Document excerpt below:
Sherry Vaswani

Sherry Vaswani

Role: I'm founder and CEO at Xalient

What does Xalient specialise in?

We provide network transformation and zero trust security solutions and services for large enterprises

All Xalient's innovations are given girls' names

Name one thing most people won't know about Xalient?

All Xalient's innovations, whether new tools we use in-house or breakthrough market solutions are given girls' names. Flying the global flag for women in tech, and of course as a woman-owned business, these include names like Martina, Wanda, Iris and Sona, all are acronyms - Martina is our breakthrough Monitoring through Artificial Intelligence & Analytics solution for example.

How would you summarise your leadership style?

I'd say collaborative, democratic. As an entrepreneur, and being ambitious for Xalient as a relatively young company to grow fast and profitably, that's probably not too surprising. It's critical that I'm able to harness the best thinking and ideas, foster a culture of innovation and collaboration throughout the company, and encourage everyone to have a voice, so we can achieve our goals.

This leadership style allows me to stay focused on the future, always looking for opportunities to drive the next stage of our growth.

Does the industry have a diversity problem and, if so, why does this matter?

Yes it does, and it matters hugely that we all try to change it for the better. We know now that companies that are more diverse are more successful for a start, so that's one good reason to take action. Second, most important in our industry, diverse minds drive innovation, and differing perspectives and ways of thinking ensure we examine challenges from all directions, helping us solve problems better and faster. In consumer-facing technology, it's also of course critical that tech solutions meet the needs of all genders, so having a representative balance in the workforce there is even more critical for success.

Finally, right now the war for talent is fierce - we all need to recruit from as wide a talent pool as possible, so working harder to draw in women and those from other under-represented groups makes really good business sense. The companies that do this successfully will undoubtedly be the winners.

Do you feel the outlook for women in the industry has changed at all in the last four years?

I think pandemic-driven pressures over the past couple of years have perhaps added challenge to many companies' progress on this agenda, but overall, yes, the outlook continues to improve. It's slow, but every step forward should be seen as progress. A recent Deloitte report predicted that c.33 per cent of the workforce in the largest global tech companies will be female by the end of 2022, up more than two per cent since 2019. Sounds a small increase but it's going in the right direction.
End of Document excerpt.
Required work:
Can you reproduce the interview with Sherry Vaswani from "Does the industry" to "critical for success.", replacing "problems" with "issues"? Rely on the interview with Sherry Vaswani alone.
Raw data below:
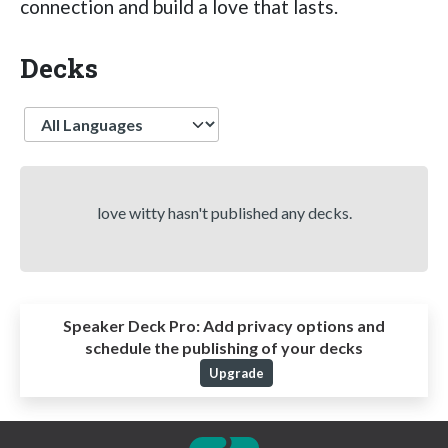
connection and build a love that lasts.
Decks
Language
love witty hasn't published any decks.
Speaker Deck Pro:
Add privacy options and
schedule the publishing of your decks
Upgrade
End of Raw data.
Answer for the task:
Does the industry have a diversity problem and, if so, why does this matter?

Yes it does, and it matters hugely that we all try to change it for the better. We know now that companies that are more diverse are more successful for a start, so that's one good reason to take action. Second, most important in our industry, diverse minds drive innovation, and differing perspectives and ways of thinking ensure we examine challenges from all directions, helping us solve issues better and faster. In consumer-facing technology, it's also of course critical that tech solutions meet the needs of all genders, so having a representative balance in the workforce there is even more critical for success.